*TASK OBJECTIVE*. Gather every line from the entries below that includes "lectus".

*THE DATA*.
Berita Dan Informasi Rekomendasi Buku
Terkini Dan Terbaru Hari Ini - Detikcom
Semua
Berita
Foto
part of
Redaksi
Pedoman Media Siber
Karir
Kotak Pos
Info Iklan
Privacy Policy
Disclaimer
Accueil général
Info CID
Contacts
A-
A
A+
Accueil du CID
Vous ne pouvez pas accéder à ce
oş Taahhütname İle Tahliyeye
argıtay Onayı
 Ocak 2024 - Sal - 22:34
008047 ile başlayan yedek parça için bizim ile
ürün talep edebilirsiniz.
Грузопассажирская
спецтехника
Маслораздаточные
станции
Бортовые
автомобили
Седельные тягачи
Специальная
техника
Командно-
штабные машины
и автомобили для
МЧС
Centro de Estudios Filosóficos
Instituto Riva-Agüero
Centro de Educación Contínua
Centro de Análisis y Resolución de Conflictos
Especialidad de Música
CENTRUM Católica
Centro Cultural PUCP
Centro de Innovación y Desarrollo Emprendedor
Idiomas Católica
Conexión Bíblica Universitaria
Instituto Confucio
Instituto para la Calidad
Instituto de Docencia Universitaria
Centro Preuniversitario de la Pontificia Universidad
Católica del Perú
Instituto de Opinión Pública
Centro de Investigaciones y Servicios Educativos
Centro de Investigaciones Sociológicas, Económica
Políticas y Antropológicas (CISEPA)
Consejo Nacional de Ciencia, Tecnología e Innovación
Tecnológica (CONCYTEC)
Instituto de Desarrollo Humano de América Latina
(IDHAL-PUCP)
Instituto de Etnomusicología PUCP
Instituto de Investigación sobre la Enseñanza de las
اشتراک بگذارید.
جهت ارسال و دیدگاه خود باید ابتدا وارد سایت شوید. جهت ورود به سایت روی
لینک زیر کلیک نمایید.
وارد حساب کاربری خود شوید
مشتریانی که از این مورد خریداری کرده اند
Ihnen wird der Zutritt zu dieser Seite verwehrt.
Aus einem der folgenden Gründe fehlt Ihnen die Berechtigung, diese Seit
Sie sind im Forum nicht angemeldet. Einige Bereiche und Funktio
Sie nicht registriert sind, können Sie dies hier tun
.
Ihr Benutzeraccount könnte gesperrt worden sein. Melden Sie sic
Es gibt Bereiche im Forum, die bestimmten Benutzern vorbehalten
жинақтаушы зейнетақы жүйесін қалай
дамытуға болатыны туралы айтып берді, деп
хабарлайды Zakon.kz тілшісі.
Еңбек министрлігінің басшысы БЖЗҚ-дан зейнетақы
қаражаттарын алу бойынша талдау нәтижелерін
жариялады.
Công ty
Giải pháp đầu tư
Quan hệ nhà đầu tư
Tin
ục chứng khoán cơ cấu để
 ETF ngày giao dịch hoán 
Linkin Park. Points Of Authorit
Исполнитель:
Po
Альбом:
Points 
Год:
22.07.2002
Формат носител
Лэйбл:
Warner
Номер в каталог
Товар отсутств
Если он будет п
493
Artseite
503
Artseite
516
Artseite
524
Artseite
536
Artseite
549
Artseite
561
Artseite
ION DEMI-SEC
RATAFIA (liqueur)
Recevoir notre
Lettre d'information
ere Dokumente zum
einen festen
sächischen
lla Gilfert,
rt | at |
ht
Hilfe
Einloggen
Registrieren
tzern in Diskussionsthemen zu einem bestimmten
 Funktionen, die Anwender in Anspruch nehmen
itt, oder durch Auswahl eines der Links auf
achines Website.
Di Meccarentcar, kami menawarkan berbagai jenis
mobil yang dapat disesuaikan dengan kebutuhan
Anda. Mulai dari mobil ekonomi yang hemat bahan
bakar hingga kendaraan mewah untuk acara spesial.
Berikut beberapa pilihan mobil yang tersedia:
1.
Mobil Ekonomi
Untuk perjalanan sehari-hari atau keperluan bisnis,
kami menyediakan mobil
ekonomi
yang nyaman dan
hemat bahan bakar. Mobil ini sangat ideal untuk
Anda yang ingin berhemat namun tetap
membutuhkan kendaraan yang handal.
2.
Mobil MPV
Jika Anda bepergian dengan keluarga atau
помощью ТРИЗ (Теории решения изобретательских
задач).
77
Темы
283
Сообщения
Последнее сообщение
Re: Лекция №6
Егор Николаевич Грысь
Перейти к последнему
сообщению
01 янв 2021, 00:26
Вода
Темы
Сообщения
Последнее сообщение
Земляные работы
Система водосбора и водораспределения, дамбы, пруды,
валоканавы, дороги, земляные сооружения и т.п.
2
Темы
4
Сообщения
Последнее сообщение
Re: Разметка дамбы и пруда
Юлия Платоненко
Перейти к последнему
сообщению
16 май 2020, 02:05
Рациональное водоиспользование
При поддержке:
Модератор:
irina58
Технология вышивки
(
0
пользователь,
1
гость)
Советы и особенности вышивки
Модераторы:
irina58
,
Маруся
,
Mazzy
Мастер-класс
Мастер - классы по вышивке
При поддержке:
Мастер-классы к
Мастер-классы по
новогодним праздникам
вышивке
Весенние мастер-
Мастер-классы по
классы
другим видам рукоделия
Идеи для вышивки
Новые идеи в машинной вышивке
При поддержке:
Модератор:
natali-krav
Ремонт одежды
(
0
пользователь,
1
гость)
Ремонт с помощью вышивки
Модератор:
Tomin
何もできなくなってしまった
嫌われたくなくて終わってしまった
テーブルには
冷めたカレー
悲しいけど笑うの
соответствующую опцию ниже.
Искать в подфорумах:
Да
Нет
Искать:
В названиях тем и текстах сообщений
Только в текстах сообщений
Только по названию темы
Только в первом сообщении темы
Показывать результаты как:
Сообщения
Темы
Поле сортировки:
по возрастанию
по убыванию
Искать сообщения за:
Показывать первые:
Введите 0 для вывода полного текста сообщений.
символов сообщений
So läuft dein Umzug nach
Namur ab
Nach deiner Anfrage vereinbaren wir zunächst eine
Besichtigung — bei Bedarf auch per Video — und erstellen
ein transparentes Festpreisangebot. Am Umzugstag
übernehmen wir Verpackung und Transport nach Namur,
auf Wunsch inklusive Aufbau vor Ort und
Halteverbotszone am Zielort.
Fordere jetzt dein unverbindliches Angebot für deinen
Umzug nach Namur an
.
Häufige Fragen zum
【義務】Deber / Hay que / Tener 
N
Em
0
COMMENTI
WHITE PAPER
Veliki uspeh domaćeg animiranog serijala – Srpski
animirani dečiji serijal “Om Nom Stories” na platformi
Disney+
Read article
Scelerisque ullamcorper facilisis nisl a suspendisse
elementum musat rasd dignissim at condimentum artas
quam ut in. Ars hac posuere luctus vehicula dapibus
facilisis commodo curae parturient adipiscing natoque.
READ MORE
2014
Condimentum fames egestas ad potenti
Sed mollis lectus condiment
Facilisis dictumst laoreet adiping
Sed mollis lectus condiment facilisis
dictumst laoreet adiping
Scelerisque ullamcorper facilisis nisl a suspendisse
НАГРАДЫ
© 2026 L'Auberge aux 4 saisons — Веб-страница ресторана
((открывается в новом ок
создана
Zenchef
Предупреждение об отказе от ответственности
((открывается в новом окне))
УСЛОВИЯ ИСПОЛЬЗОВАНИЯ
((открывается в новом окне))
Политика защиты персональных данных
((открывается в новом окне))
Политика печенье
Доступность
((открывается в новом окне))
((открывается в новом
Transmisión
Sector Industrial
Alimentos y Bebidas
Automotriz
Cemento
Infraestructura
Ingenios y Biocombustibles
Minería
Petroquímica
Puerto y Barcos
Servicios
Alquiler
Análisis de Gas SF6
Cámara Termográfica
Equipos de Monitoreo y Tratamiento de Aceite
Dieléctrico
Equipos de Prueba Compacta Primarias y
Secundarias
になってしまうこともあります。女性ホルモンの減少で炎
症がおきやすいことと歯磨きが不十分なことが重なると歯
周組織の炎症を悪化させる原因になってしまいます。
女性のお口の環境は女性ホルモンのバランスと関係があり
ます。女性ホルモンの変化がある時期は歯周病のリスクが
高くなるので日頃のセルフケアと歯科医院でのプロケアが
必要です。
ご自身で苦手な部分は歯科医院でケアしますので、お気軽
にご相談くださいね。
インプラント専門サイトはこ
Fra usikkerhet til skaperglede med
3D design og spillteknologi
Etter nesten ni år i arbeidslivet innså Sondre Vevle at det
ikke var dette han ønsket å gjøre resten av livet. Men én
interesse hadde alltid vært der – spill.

*RESPONSE*.
Sed mollis lectus condiment
Sed mollis lectus condiment facilisis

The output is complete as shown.